It was back in 2012, while visiting Erbil (Kurdistan - Iraq) for the first time since he had fled his home as a teenager, when it struck Hozan Zangana that there were no proper spaces designated to art and design. The region is in a state of war, as it has been so often throughout history, but the absence of regard for his cherished cultural identity just felt wrong.
Already as a child, growing up in Erbil, Hozan was ‘awakened’ with a sense of purpose and he has since nurtured his dream to one day become a representative of his native culture. A native culture that, for too long, has been suppressed, its spoken language forbidden in schools, its visual language all but erased. For the sake of the future of the region and the people, their cultural identity must be restored and revived. For Hozan Zangana, a well-nourished sense of culture is arguably the single most important basic need to restore humanity. Hence when in 2017 he returned to Erbil - Hawler to locals - to reconnect with his origins, he came armed with a plan.
The Arbela collection was conceived to reflect Zangana’s method of heritage based design back to his own people and culture, and to transfer his knowledge to a new generation of Middle Eastern artists. Inspired by the ancient Citadel of Erbil, once called Arbela (from the Assyric Arba-Ila; ‘four gods’, referring to the four gates to the original citadel), the objects in this collection carry with them the memory of a cultural history that goes back 7000 years. From ancient construction techniques to the gesture of a woman in mourning, in all their condensed references, artisanal excellence and deafening silence they gently welcome the future.
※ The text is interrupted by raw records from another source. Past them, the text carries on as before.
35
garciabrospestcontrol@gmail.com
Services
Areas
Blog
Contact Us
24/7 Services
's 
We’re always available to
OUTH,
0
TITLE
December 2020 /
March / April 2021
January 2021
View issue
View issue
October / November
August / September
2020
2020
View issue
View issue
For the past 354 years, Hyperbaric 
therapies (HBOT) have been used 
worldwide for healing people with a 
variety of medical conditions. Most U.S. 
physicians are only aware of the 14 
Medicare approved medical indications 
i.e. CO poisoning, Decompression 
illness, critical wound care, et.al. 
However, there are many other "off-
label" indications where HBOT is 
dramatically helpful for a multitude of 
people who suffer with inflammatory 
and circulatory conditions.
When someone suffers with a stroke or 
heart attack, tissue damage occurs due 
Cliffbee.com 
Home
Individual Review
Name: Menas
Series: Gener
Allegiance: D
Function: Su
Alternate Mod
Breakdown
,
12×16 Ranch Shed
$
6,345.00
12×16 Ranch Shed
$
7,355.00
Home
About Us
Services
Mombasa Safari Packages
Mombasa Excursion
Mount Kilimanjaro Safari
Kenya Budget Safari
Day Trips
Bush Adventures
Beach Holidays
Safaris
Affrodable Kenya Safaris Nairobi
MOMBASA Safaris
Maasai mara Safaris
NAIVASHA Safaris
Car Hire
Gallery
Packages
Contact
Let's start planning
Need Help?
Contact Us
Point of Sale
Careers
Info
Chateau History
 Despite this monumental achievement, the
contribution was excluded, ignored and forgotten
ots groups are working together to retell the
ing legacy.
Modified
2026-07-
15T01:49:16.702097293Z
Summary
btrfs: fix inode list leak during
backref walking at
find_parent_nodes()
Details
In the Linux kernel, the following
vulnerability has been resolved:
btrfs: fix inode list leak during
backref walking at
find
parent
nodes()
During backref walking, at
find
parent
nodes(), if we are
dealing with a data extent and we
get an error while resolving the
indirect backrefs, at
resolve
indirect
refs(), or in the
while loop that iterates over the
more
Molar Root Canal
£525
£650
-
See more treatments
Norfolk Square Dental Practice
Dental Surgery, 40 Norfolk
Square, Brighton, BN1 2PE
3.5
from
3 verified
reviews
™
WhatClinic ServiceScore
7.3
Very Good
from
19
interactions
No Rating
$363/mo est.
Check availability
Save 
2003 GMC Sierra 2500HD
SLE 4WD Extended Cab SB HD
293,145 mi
Hozan Zangana’s plan with his Arbela collection, for which he got the support of the Ministry of Culture of Kurdistan, included the design and realisation of the first design exhibition in Erbil. The exhibition shows a series of abstract objects designed by Hozan Zangana and executed in collaboration with various craftsmen and specialists in The Netherlands - where the artist currently lives and works - and in Kurdistan Iraq, Italy and the United Kingdom. Materials used range from walnut wood, patinated bronze and anodized aluminium to linen textiles and dried cloves.